La vérité m’oblige à dire que ce n’est pas totalement leur faute. Dans l’espace de la CEDEAO, le complexe de supériorité des Ivoiriens envers les autres est bien connu. Et le mépris qu’ils ont envers les autres est bien connu. Personnellement, je n’ai jamais loupé une occasion de le dire à mes amis et connaissances ivoiriens. Lorsqu’on a grandi dans un milieu habitué à surclasser les autres, on en hérite forcément quelque chose. Même à Paris où je vis, cette attitude des Ivoiriens est proverbiale. Je mets au défi quiconque veut nier cette réalité. On est quelque fois victime de l’éducation qu’on a reçue. Retournez et regardez toutes les réactions faisant suite aux propos de notre confrère Zoungrana ! J’en ai lu la plus grande part. J’ai trouvé rarement une argumentation valable. Sur toutes les pages, c’est une litanie interminable d’insultes. Pour ma part, je n’ai jamais considéré une injure comme un argument. C’est plutôt un aveu de faiblesse de la part de celui qui insulte. En insultant publiquement quelqu’un, je démontre aux yeux de tous mon manque de valeur personnelle.

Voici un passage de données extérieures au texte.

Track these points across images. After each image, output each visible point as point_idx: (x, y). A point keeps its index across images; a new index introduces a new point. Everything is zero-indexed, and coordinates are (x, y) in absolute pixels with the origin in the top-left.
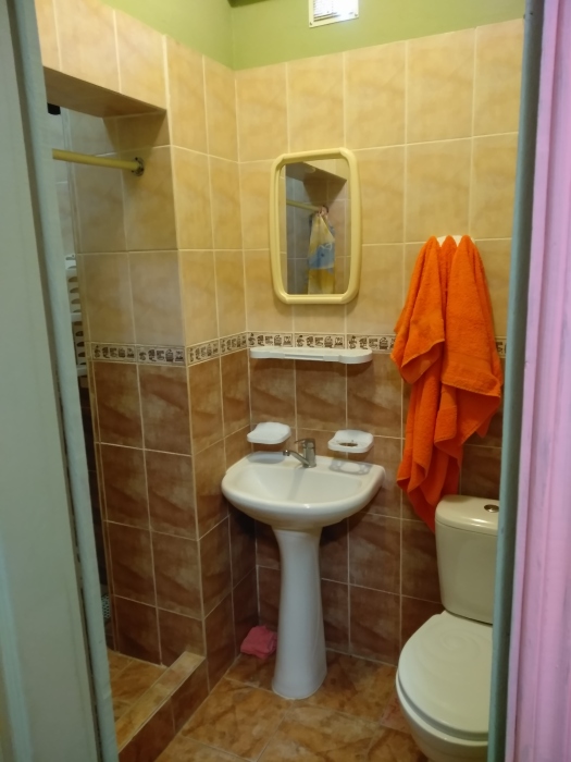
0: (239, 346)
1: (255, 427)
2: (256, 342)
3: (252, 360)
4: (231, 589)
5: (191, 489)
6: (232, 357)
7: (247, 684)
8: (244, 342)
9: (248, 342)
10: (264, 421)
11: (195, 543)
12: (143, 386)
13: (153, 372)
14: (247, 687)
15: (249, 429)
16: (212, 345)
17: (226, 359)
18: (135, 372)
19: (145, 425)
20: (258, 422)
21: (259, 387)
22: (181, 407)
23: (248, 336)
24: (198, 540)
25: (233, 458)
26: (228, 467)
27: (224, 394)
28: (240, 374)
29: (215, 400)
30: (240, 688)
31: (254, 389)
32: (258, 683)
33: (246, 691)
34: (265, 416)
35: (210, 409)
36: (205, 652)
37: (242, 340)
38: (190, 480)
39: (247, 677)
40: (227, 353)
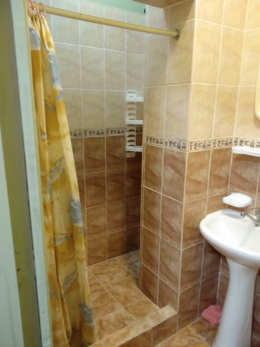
0: (226, 144)
1: (230, 194)
2: (238, 143)
3: (234, 154)
4: (200, 281)
5: (181, 221)
6: (221, 151)
7: (199, 336)
8: (231, 143)
9: (233, 143)
10: (236, 192)
11: (179, 251)
12: (165, 160)
13: (170, 153)
14: (198, 338)
15: (226, 195)
16: (207, 142)
17: (215, 151)
18: (162, 152)
19: (163, 181)
20: (233, 192)
21: (236, 171)
22: (181, 175)
23: (234, 140)
24: (181, 250)
25: (212, 209)
26: (208, 214)
27: (211, 171)
28: (224, 162)
29: (204, 175)
30: (194, 337)
31: (233, 172)
32: (206, 338)
33: (197, 340)
34: (237, 189)
35: (199, 179)
36: (178, 310)
37: (229, 141)
38: (181, 217)
39: (200, 332)
40: (217, 147)
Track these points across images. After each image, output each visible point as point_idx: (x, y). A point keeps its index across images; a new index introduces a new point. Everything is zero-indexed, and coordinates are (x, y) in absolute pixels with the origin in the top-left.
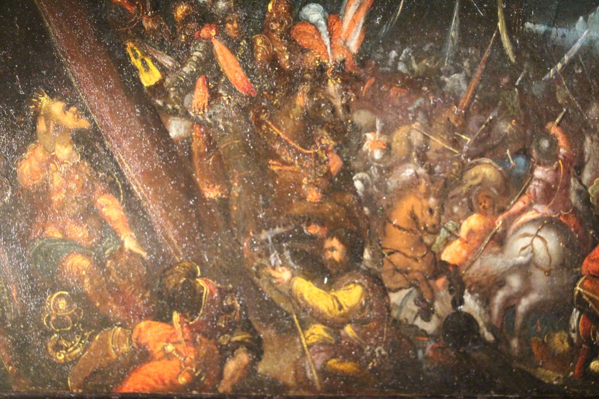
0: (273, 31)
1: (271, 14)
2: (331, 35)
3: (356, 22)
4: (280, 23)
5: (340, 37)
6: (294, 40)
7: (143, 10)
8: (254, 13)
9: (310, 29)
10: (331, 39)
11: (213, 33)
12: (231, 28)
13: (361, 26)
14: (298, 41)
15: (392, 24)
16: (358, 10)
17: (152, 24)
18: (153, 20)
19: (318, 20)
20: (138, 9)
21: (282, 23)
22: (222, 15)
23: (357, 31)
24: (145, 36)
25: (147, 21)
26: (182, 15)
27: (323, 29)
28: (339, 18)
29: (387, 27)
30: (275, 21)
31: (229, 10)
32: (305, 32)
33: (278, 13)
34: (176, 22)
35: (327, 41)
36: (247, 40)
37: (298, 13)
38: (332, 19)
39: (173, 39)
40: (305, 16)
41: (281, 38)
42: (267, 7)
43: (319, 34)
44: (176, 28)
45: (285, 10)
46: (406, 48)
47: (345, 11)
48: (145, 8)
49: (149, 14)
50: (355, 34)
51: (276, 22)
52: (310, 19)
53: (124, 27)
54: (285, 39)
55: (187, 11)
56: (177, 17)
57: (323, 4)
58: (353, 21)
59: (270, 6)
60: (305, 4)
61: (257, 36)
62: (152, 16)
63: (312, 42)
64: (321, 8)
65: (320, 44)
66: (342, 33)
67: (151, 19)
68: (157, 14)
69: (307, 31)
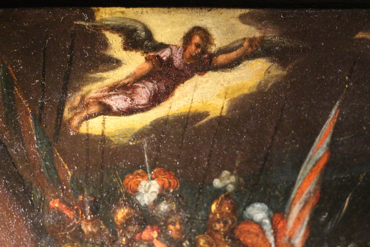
0: (217, 231)
1: (215, 214)
2: (275, 234)
3: (301, 219)
4: (223, 223)
5: (285, 235)
6: (238, 240)
7: (82, 214)
8: (197, 214)
9: (254, 228)
10: (275, 237)
11: (155, 234)
12: (174, 230)
13: (306, 223)
14: (242, 239)
15: (337, 220)
16: (303, 208)
17: (91, 228)
18: (92, 224)
19: (262, 219)
20: (77, 213)
21: (225, 223)
22: (165, 217)
23: (302, 228)
24: (84, 240)
25: (86, 225)
26: (122, 218)
27: (268, 227)
28: (283, 216)
29: (332, 223)
30: (218, 221)
31: (171, 212)
32: (249, 231)
33: (221, 214)
34: (116, 226)
35: (271, 239)
36: (190, 241)
37: (242, 213)
38: (277, 217)
39: (114, 242)
40: (249, 215)
41: (225, 237)
42: (210, 208)
43: (264, 232)
44: (116, 232)
45: (229, 209)
46: (350, 243)
47: (290, 209)
48: (84, 212)
49: (89, 217)
50: (300, 231)
51: (219, 223)
52: (255, 219)
53: (63, 231)
54: (228, 238)
55: (128, 214)
56: (117, 220)
57: (268, 203)
58: (298, 219)
59: (214, 207)
60: (249, 204)
61: (200, 236)
62: (92, 220)
63: (257, 241)
64: (266, 207)
65: (265, 242)
66: (286, 230)
67: (90, 223)
68: (96, 218)
69: (251, 230)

Comme je l’ai dit au début de mon propos, globaliser les gens est une erreur. Je suis ce que je suis parce que c’est mon caractère intrinsèque. Ce n’est pas parce que je viens de tel ou tel pays, ou parce que j’appartiens à tel ou tel groupe. Des « Tingmbissi » tricheurs, voleurs menteurs, j’en connais un paquet. Des « Diaspo » humains, et sacrément humains alors, j’en connais des tonnes. Cela dit, il faut avoir également l’honnêteté de dire que l’arrivée des « Diaspo » ne pouvait se faire sans quelque difficulté. C’est la nature humaine qui est comme ça. Moi je ne peux pas arriver dans un village de Sassandra ou Abengourou et vouloir que les gens se conforment à mes désirs. C’est plutôt à moi qu’il revient de m’adapter. Un homme ne peut pas vivre en cherchant chaque fois à contourner ses devoirs. On veut bien emprunter des éléments plaisants de la culture que nos rejetons nous rapportent de Côte-d’Ivoire. Eux aussi ne peuvent ignorer qu’ils doivent s’adapter à leur nouveau cadre de vie.

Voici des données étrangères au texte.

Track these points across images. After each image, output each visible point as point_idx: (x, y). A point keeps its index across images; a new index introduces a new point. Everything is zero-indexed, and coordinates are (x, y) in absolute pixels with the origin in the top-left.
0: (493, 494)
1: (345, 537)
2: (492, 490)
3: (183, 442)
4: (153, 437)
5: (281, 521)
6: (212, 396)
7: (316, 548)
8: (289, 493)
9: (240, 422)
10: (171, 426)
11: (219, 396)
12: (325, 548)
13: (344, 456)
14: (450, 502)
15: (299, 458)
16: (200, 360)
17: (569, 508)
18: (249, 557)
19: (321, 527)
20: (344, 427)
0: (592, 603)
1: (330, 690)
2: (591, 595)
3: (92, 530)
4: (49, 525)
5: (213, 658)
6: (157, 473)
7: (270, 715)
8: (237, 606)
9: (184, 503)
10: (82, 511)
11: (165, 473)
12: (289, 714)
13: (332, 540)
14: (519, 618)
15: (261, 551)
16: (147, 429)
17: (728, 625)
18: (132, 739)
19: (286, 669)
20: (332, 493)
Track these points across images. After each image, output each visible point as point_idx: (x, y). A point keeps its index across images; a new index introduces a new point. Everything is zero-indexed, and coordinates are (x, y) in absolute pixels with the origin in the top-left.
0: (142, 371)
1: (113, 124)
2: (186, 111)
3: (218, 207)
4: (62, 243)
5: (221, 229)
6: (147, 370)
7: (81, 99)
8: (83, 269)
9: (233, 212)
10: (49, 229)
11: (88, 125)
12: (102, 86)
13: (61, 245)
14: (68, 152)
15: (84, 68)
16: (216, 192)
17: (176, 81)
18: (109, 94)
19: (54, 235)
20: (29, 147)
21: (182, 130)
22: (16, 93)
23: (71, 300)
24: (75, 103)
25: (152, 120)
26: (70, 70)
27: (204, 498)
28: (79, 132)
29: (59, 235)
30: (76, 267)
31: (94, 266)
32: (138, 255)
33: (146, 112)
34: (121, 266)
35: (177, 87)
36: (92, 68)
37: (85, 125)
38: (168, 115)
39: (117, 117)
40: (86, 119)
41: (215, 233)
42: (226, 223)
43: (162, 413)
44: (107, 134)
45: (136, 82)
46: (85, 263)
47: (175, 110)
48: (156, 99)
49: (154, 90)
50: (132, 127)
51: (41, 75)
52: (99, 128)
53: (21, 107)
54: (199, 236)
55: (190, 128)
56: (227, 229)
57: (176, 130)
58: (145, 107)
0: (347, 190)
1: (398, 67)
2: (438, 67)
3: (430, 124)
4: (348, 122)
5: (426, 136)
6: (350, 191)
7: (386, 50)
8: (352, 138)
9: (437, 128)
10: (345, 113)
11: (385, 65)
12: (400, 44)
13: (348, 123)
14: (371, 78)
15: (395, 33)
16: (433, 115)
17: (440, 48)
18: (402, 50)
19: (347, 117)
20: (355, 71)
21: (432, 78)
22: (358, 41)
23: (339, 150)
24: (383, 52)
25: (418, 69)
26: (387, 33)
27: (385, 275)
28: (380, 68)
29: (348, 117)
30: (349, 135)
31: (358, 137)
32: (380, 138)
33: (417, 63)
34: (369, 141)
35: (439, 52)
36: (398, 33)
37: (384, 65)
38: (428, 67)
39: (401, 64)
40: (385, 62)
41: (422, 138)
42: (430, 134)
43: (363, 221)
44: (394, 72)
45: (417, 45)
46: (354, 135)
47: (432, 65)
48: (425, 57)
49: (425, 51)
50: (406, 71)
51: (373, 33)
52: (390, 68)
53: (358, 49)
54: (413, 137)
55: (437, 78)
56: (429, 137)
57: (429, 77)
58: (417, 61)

Je ne crains pas de terminer par une autre demande : si nos frères, nos fils et petits-fils « Diaspo » veulent me dire que eux ils sont parfaits, que eux ils n’ont aucun défaut, et que tous les défauts et toutes les erreurs, ce sont les autres, j’attends patiemment la démonstration. Personnellement, si dans cet écrit j’ai dit quelque chose d’inconvenant, je demande fraternellement de bien vouloir en faire la remarque.